Theodicy (Introduction)

by David Turell @, Saturday, October 17, 2020, 17:26 (1248 days ago) @ dhw

DAVID: Our images of God's personality are totally different. I view Him as having a direct course to humans.

dhw: As you have admitted on the “errors” thread, there is no direct course to humans.

Yes. He made a huge bush in anticipation of His goal, humans.


DAVID: I can't tell you why the bad bugs exist. God isn't talking. He has his reasons and we have the brains from Him to fight them.

dhw: Bad bugs existed long before we did. You have raised the problem of theodicy and you offered us the possible solution that God wanted to “challenge us”. You seem to have dropped it, now that you realize that this is a humanization and if you follow that idea to its logical conclusion, you will have to admit that your God is probably watching with interest how we respond to his challenges, and this in turn leads to the conclusion that he created us in order to watch us with interest (i.e. we are part of the great spectacle).

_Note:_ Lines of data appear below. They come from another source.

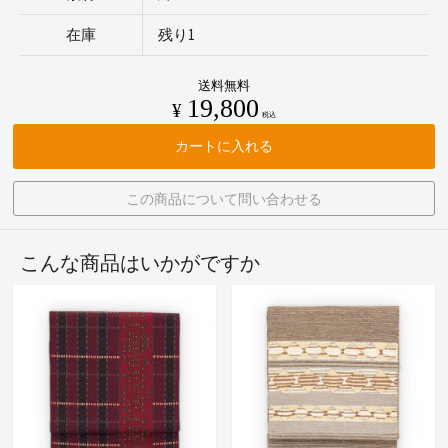
在庫
残り1
送料無料
19,800
¥
税込
カートに入れる
この商品について問い合わせる
こんな商品はいかがですか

Totally humanized view of a spectating God. I still believe that God presented challenges for a more interesting life than in Eden. We've got the brains for it.


DAVID: There is nothing wrong with assuming God has his reasons. I've not read theologians' thoughts but tried to develop my own.

dhw: Of course God if he exists, he has his reasons. The development of your own thoughts has led you to admitting that you haven’t a clue. At least I have managed to come up with a possible explanation of “evil”, and your only reason for rejecting it seems to be that you don’t like the image of God that it suggests.

Part of the equation is human ability to be evil through free will actions.


dhw: The “errors” thread has moved on to your whole theory of evolution. As regards errors in particular, it makes no sense to claim that he tried to correct them because he didn’t want to harm us but he also directly created bad bugs whose purpose is to harm us.

The bad bugs which harm us could be a side effect of the role they play in the ecosystems of life. This is where the problem of God's unknown intentions appears.


DAVID: As for free-for-all we free-will folks provide plenty of spectacle if He wants to note it. But we do not know if that was his reasoning in granting free will to us. I believe He felt free will was an important attribute we needed to have.

dhw: If he exists, then obviously it was important or he wouldn’t have given it to us. A free-for-all among all organisms that have formed the vast, 3.8-billion-year-old bush of life would also have given him plenty of spectacle. And that would be a purpose for your purposeful God, as opposed to your purposeful God directly creating all of them, including free-will humans, for a purpose we can’t guess at.

DAVID: My guess is that God created humans to dominate and control the Earth when evolution ended. My purposeful God doesn't care about spectacle. Again you are humanizing God.

dhw: What do you think was your purposeful God's purpose in getting humans to dominate the Earth (after he had directly designed millions and millions of life forms and econiches that wouldn't even be there when humans arrived)? You have agreed that free will provides plenty of spectacle. What is wrong with the idea that God wanted to create plenty of spectacle? All you can come up with is “weak” and “humanizing”, the first of which is a meaningless judgement and the second of which is countered by your perfectly logical conclusion that a God who creates a being with certain thought patterns, emotions and other attributes probably has thought patterns, emotions and other attributes similar to ours.

You are correct. Our ability to think, construct concepts, plan is mirrored in the way God's mind works. All the same. But that does not mean our thoughts can directly know the reasons God has for His purposes. We must look for them by induction from His works. what does the pattern seem to tell us. He obviously wanted us to appear. We are here with the ability to recognize the evidence that He exists and can wonder about Him. No other organism on Earth can do that. you wonder that God is part human in His thinking about His purposes. I start by recognizing God is a person like no other person, and all I can use are His works and as I result I see Him as purposeful and go no further. Beyond that are your guesses and mine.